Here's okay. I do like the people and they interest me. And I like the work, especially in the fields southward. I cut the hedges. Nathan has given me a field to start with that hasn't been cut since he took over, the tops have shot up six or eight feet higher than they should be. He said the trimmer, fixed on the tractor, would hardly work and could I manage with loppers, a bowsaw and the ladder? It would be slow work, he knew. I answered that suited me perfectly. I'll tash it with the pitchfork and come round after with a buckrake on the tractor. Fine, he said. So when the weather's kind I skip the painting and decorating and cut fence all day, on my own, content. I find the old slant cuts from years ago, where the height should be, and work along level with them. It's mostly pittosporum, a silver grey, they remind me of the olive branches, perhaps it was on Ithaca. They make a whoosh when they fall over my shoulder through the air. You cut an opening in no time and there's the sea, running some mornings a hard blue, then suddenly black, jade green, turquoise and you see stilts of sun far out probing over pools of light, and shafts of rainbow almost perpendicular, just beginning their curve, then they break off. If I stay I'll have cut the hedges of all of Nathan's fields. That will be something done. And why shouldn't I stay?

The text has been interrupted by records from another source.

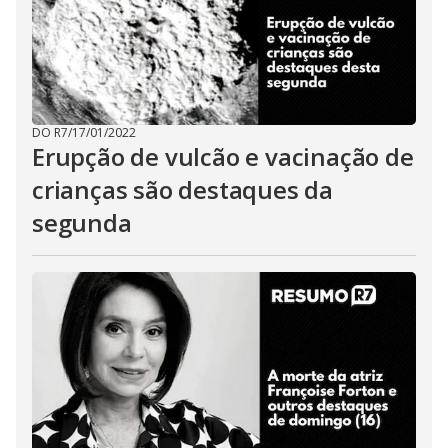
DO R7
/
17/01/2022
Erupção de vulcão e vacinação de
crianças são destaques da
segunda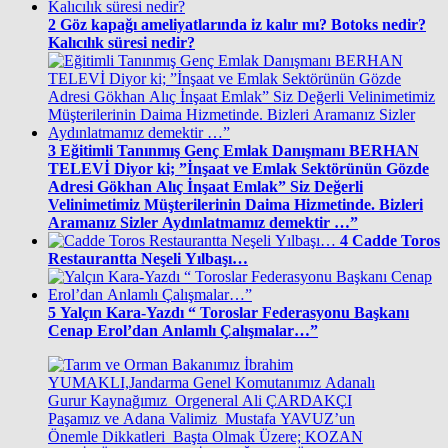
2
Göz kapağı ameliyatlarında iz kalır mı? Botoks nedir?
Kalıcılık süresi nedir?
3
Eğitimli Tanınmış Genç Emlak Danışmanı BERHAN
TELEVİ Diyor ki; ”İnşaat ve Emlak Sektörünün Gözde
Adresi Gökhan Alıç İnşaat Emlak” Siz Değerli
Velinimetimiz Müşterilerinin Daima Hizmetinde. Bizleri
Aramanız Sizler Aydınlatmamız demektir …”
4
Cadde Toros
Restaurantta Neşeli Yılbaşı…
5
Yalçın Kara-Yazdı “ Toroslar Federasyonu Başkanı
Cenap Erol’dan Anlamlı Çalışmalar…”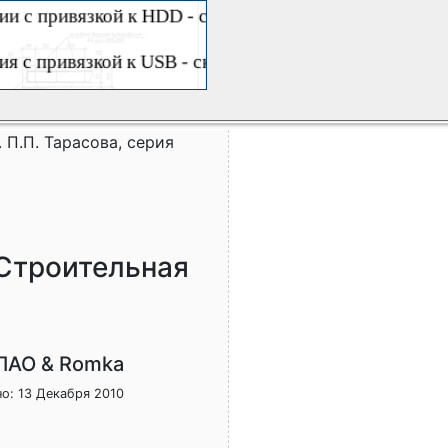
 П.П. Тарасова, серия
"Строительная
ЛАО & Romka
о: 13 Декабря 2010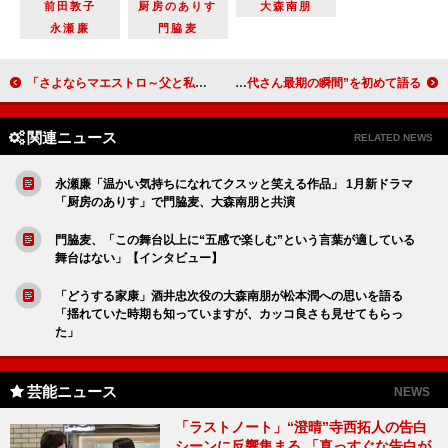
前田敦子
厨房のありす
大森南朋
永瀬廉
門脇麦
「さよならマエストロ～父と私のアパッシオナート～」 「西島さんの指揮ぶりがすごく好き」「チェロの人、浅野忠信さんとCHARAさんの息子さんなのね」
BS11「八代亜紀いい歌いい話」で八代亜紀さんの追悼企画を放送 事務所スタッフが“八代さん最期の瞬間”を初めて語る
関連ニュース
RELATED NEWS
永瀬廉「温かい気持ちになれてクスッと笑える作品」 1月新ドラマ
「厨房のありす」で門脇麦、大森南朋と共演
門脇麦、「この舞台以上に“五感で楽しむ”という言葉が適している
舞台はない」【インタビュー】
「どうする家康」酒井忠次役の大森南朋が松本潤への思いを語る
「揺れていた時期も知っていますが、カッコ良さも見せてもらっ
た」
芸能ニュース
NEWS
「ラストノート」“澄晴”寺西拓人の告白
シーンに反響集まる 「真っすぐな告白が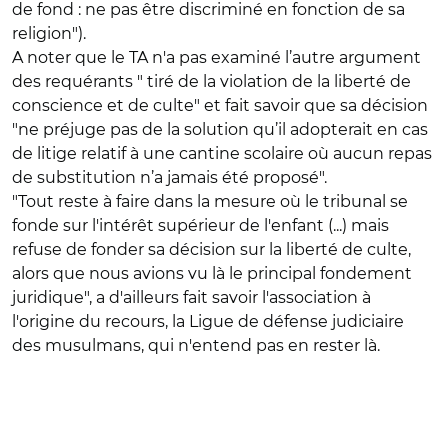
de fond : ne pas être discriminé en fonction de sa
religion").
A noter que le TA n'a pas examiné l’autre argument
des requérants " tiré de la violation de la liberté de
conscience et de culte" et fait savoir que sa décision
"ne préjuge pas de la solution qu’il adopterait en cas
de litige relatif à une cantine scolaire où aucun repas
de substitution n’a jamais été proposé".
"Tout reste à faire dans la mesure où le tribunal se
fonde sur l'intérêt supérieur de l'enfant (...) mais
refuse de fonder sa décision sur la liberté de culte,
alors que nous avions vu là le principal fondement
juridique", a d'ailleurs fait savoir l'association à
l'origine du recours, la Ligue de défense judiciaire
des musulmans, qui n'entend pas en rester là.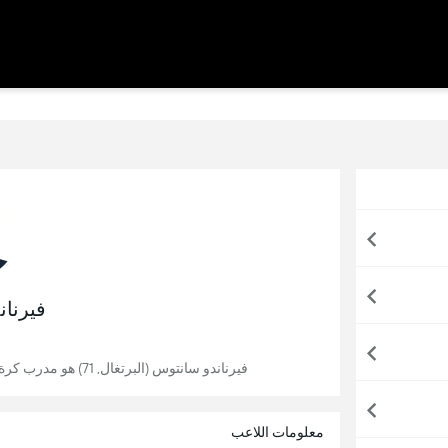
فيرنا
فيرناندو سانتوس (البرتغال, 71) هو مدرب كرة قدم، آخر تجربة تدريبية له كانت مع منتخب أذربيجان.
معلومات اللاعب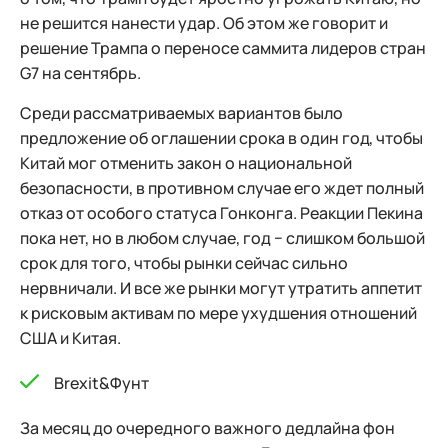
не решится нанести удар. Об этом же говорит и
решение Трампа о переносе саммита лидеров стран
G7 на сентябрь.
Среди рассматриваемых вариантов было
предложение об оглашении срока в один год, чтобы
Китай мог отменить закон о национальной
безопасности, в противном случае его ждет полный
отказ от особого статуса Гонконга. Реакции Пекина
пока нет, но в любом случае, год − слишком большой
срок для того, чтобы рынки сейчас сильно
нервничали. И все же рынки могут утратить аппетит
к рисковым активам по мере ухудшения отношений
США и Китая.
Brexit&Фунт
За месяц до очередного важного дедлайна фон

Nathan and his wife are making a go of it. She's local, he arrived. There's no future in bulbs and flowers any more so they're growing potatoes, broccoli, carrots, spinach, stawberries, all manner of things in abundance. The hotel buys from them and so do the self-catering visitors. His wife works as hard as he does. They'll make out all right, you can see it in their faces, the way they look at you, candid and appraising. They're settled, they'll make their way, their children will grow up here and have a good inheritance.

 

9 December

 

I had a shock this morning. I was at my table writing, concentrating hard, trying to be exact, vaguely conscious of the daylight strengthening, the sparrows and starlings in the hedges, the sea risen up under the dune, and I raised my eyes, for the right word, to get nearer the truth, and saw through the glass a face so close I had for an instant, long enough for a lifetime, the conviction that I looked into a mirror and the face I saw was mine: a big lopsided grinning face, baldheaded but for some white remnants, the eyebrows albino-pale, the teeth all angles, the blurting tongue very red, the eyes of a blue so weak it looked dissolved almost to nothing in an overwhelming blankness… Twelve hours later, writing this letter—I call it a letter—to you, I don't conjure up the face by force of memory to let you see it too, I can see it on the window pane, this side not outside, on the black glass which when there is no light in the tamarisk grove does indeed more or less distinctly reflect my own. The worst is its mix of senility and childishness—that raised the hairs on my neck, not for nearly a year have I felt such convincing proof that the heart of life is horror. He raised a hand and tapped on the window, his big head wobbled and wagged from side to side, then his hand went to his mouth, to cover his chortling, as though he remembered it is rude to laugh however ridiculous the stranger you are looking at may be. When he did that—made the gesture of consideration for my feelings—I knew there was no harm in him and tears came to my eyes, my face was wet with tears, I wiped them away, I smeared the salt of them across my lips, and seeing this he uncovered his mouth, showed me the palms of both his empty hands, made little grunts and mutters of pity for me, his features worked, sorrow possessed them, and I stood up, opened the door, to welcome him in. That was too much, too suddenly, he backed away, but as though he didn't wish to, as though he'd stay if he could be sure there was no harm in me. I put out my hand, as you might to a bird or an animal that—you supposed—had come to your door because it needed food or care, and he paused at that, near the useless boat, about fifteen yards between us. Then he shook his head, as though tired of it, as though dispirited, as though not wanting my company after all, and slouched away, out at the horseshoe opening towards the dune and the sea.